Insights · Brand & Science

Why most functional food claims fail to convince

Walk into any supermarket and the shelves shout promises: boost immunity, improve focus, support gut health. Yet consumer skepticism has rarely been higher, and most shoppers only half-believe the packaging. The uncomfortable truth is that most claims fail not because the science is missing, but because the communication is broken.

The marketing-science gap

The root problem is a disconnect between two teams. Marketing wants a simple, bold promise. R&D and compliance want precision and nuance. The compromise is usually a claim that is either too vague to inspire ("supports wellness") or too technical to land ("contains 500mg of standardised polyphenols"). The shopper is left confused, or simply unconvinced. The fix is to co-create claims from the start, with marketing, compliance, and science in the same room during ideation, so the final line is both exciting and defensible.
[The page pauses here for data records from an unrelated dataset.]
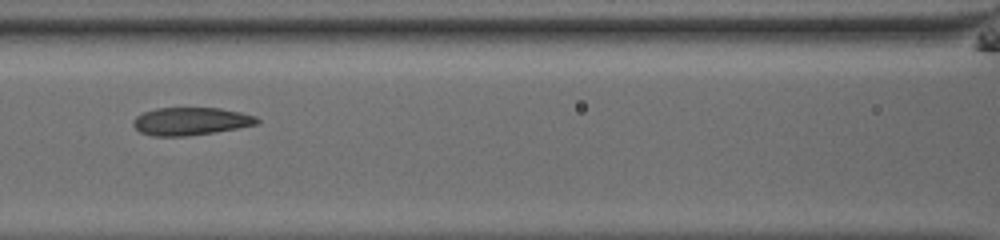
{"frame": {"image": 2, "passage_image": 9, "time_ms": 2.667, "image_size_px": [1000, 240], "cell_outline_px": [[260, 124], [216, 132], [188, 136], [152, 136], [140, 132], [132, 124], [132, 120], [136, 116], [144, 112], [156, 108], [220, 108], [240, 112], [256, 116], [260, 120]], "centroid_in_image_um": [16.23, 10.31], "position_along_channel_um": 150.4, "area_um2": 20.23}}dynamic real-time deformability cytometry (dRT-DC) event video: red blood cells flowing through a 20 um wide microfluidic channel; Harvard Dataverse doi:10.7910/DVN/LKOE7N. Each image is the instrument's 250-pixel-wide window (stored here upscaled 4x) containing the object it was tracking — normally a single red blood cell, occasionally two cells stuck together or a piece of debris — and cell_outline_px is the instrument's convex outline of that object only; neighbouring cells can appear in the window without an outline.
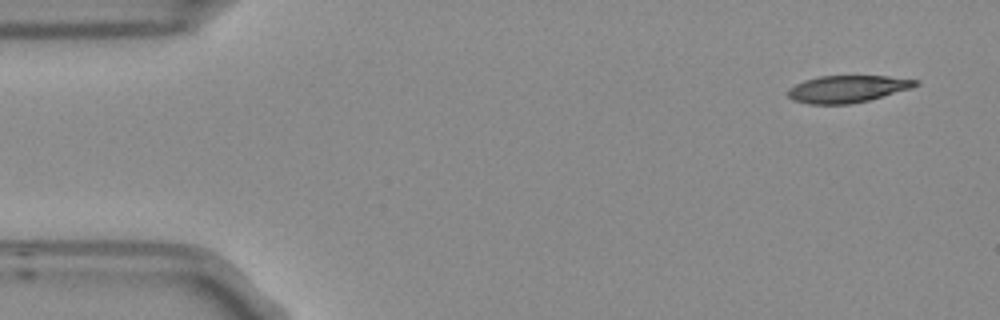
{"species": "Egyptian fruit bat (a non-hibernating species)", "species_latin": "Rousettus aegyptiacus", "temperature_condition": "room temperature", "stored_images_in_passage": 4, "camera_frame_rate_fps": 3000, "um_per_image_px": 0.085, "frame": {"image": 1, "passage_image": 1, "time_ms": 0.0, "image_size_px": [1000, 320], "cell_outline_px": [[920, 84], [908, 88], [868, 100], [848, 104], [808, 104], [792, 100], [784, 92], [788, 88], [804, 80], [820, 76], [888, 76], [920, 80]], "centroid_in_image_um": [71.95, 7.55], "position_along_channel_um": 13.0, "area_um2": 20.06}}
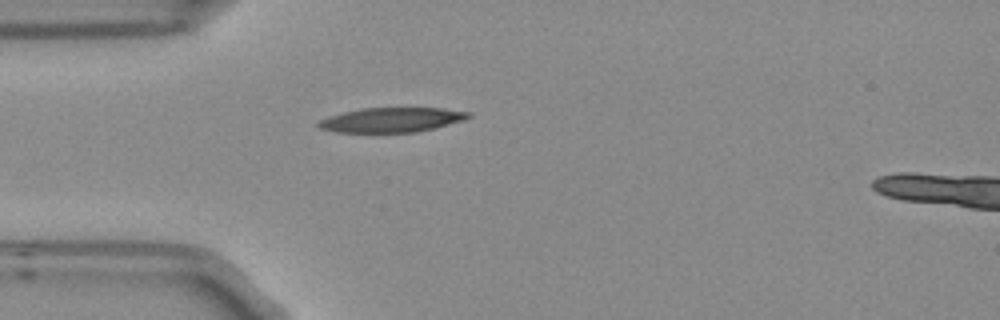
{"frame": {"image": 2, "passage_image": 4, "time_ms": 1.0, "image_size_px": [1000, 320], "cell_outline_px": [[472, 116], [464, 120], [416, 132], [336, 132], [320, 128], [316, 124], [320, 120], [328, 116], [360, 108], [444, 108], [472, 112]], "centroid_in_image_um": [33.3, 10.18], "position_along_channel_um": 51.7, "area_um2": 21.44}}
Overpromising and under-delivering

In the race to stand out, brands lean on claims that sound impressive but do not hold up in the cupboard. A drink touts immune support based on a dose far higher than what is actually inside. A bar claims gut-health benefits without naming a strain or a CFU count. The consumer tries it, feels nothing, and quietly never buys again. A smaller claim that matches your real dose and quality builds far more trust than a flashy one that collapses on first use.

The regulatory tightrope

Claims live in a gray zone: too bold and you risk non-compliance, too timid and you bore the shopper. Markets differ, with EFSA-approved claims notoriously hard to win in the EU and structure-function claims more flexible but still requiring substantiation in the US. The way through is benefit-driven language anchored in science. Instead of "improves memory," try "supports cognitive performance during periods of mental fatigue." Instead of "boosts immunity," try "contains clinically studied vitamin C to support normal immune function."

A credible claim stated as a dry fact still falls flat. Humans are wired for stories, not disclaimers.
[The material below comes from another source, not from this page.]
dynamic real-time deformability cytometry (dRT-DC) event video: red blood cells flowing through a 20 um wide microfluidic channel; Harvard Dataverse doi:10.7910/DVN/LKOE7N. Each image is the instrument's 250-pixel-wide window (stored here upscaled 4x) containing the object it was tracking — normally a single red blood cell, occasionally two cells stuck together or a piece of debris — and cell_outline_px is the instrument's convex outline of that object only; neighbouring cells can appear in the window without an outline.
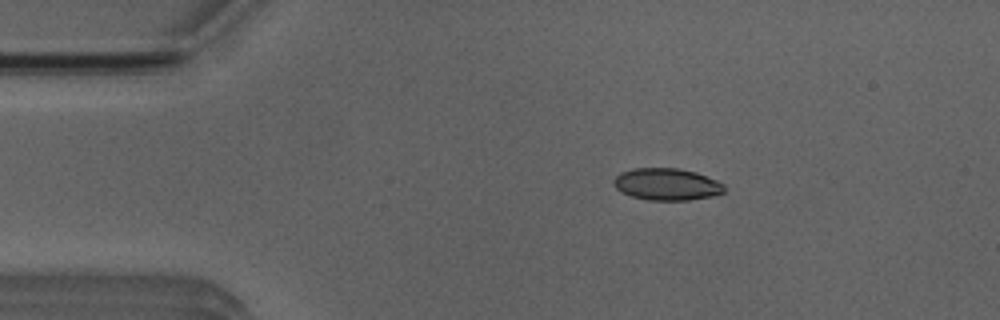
{"species": "Egyptian fruit bat (a non-hibernating species)", "species_latin": "Rousettus aegyptiacus", "temperature_condition": "room temperature", "stored_images_in_passage": 3, "camera_frame_rate_fps": 3000, "um_per_image_px": 0.085, "animal": {"sex": "male"}, "frame": {"image": 1, "passage_image": 1, "time_ms": 0.0, "image_size_px": [1000, 320], "cell_outline_px": [[724, 192], [712, 196], [688, 200], [648, 200], [632, 196], [620, 192], [612, 184], [612, 180], [620, 172], [632, 168], [680, 168], [696, 172], [716, 180], [724, 184]], "centroid_in_image_um": [56.64, 15.65], "position_along_channel_um": 28.4, "area_um2": 20.75}}
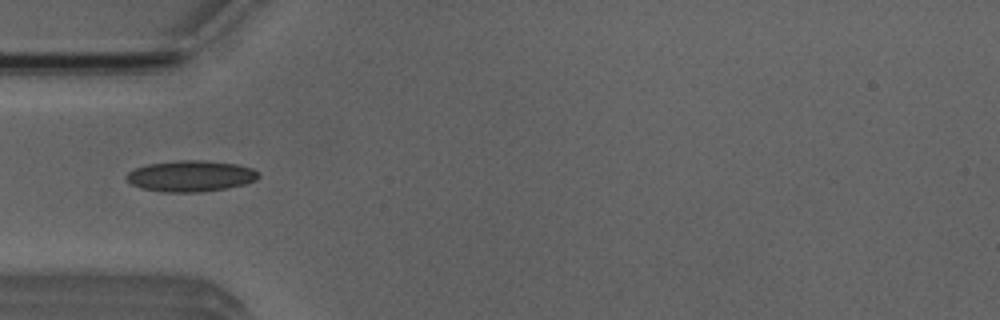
{"frame": {"image": 2, "passage_image": 3, "time_ms": 2.333, "image_size_px": [1000, 320], "cell_outline_px": [[260, 176], [256, 180], [244, 184], [224, 188], [200, 192], [160, 192], [140, 188], [124, 180], [124, 176], [128, 172], [136, 168], [148, 164], [176, 160], [204, 160], [236, 164], [252, 168]], "centroid_in_image_um": [16.15, 14.96], "position_along_channel_um": 68.9, "area_um2": 23.99}}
Consumers are doing their homework

Today's buyer is not passive. They search ingredients, follow health voices, and skim the odd study. If your claim does not match what they find, you lose them instantly. Transparency is the antidote: share plain-language summaries of the evidence behind your ingredients, and treat a QR code that links to research as a trust-building feature rather than fine print.

Story and emotion, on top of evidence

Even a well-substantiated claim needs a story. "Contains adaptogenic ashwagandha" is abstract. "Formulated with ashwagandha, an adaptogen long used to help the body manage stress and now backed by modern clinical research" gives the same fact context and resonance. And health decisions are rarely purely rational, so pair the logic with the lived outcome. "Contains 1g of beta-glucans shown to support immune defence" is the proof. "Formulated to help you stay healthy through the winter" is the reason anyone reaches for it.
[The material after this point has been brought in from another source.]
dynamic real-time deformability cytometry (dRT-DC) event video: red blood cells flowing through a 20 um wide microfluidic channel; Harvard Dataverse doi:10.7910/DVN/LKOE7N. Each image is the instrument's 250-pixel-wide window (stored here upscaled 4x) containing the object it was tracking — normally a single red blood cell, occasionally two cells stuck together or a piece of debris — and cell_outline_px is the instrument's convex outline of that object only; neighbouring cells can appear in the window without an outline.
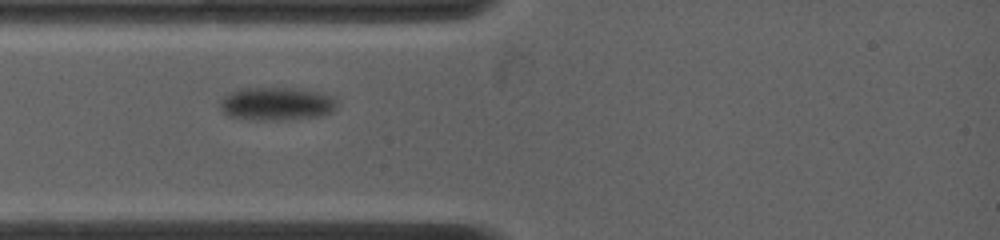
{"species": "common noctule bat (a hibernating species)", "species_latin": "Nyctalus noctula", "temperature_condition": "warm", "stored_images_in_passage": 21, "camera_frame_rate_fps": 4500, "um_per_image_px": 0.085, "animal": {"sex": "female", "body_mass_g": 19.0, "forearm_length_mm": 53.3}, "frame": {"image": 1, "passage_image": 1, "time_ms": 0.0, "image_size_px": [1000, 240], "cell_outline_px": [[340, 104], [332, 112], [320, 116], [292, 120], [256, 120], [228, 116], [220, 108], [220, 100], [224, 96], [232, 92], [244, 88], [300, 88], [320, 92], [332, 96]], "centroid_in_image_um": [23.57, 8.83], "position_along_channel_um": 61.4, "area_um2": 22.95}}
A framework for credible, compelling claims

Five steps make this repeatable. Anchor in evidence, ideally human trials. Translate without diluting, simplifying the science but not betraying it. Contextualise the benefit, showing when, why, and how it helps. Build in transparency, offering access to the underlying evidence even in summary. And layer emotion over logic, connecting the claim to a real aspiration.

The gap is an opportunity

The credibility gap is not going away. Regulators will keep tightening and consumers will keep demanding proof. That is good news for anyone willing to do the work, because the winners will not be the brands with the flashiest packaging. They will be the ones that treat their claims as a strategic asset built on evidence-based storytelling, not as a regulatory burden to survive.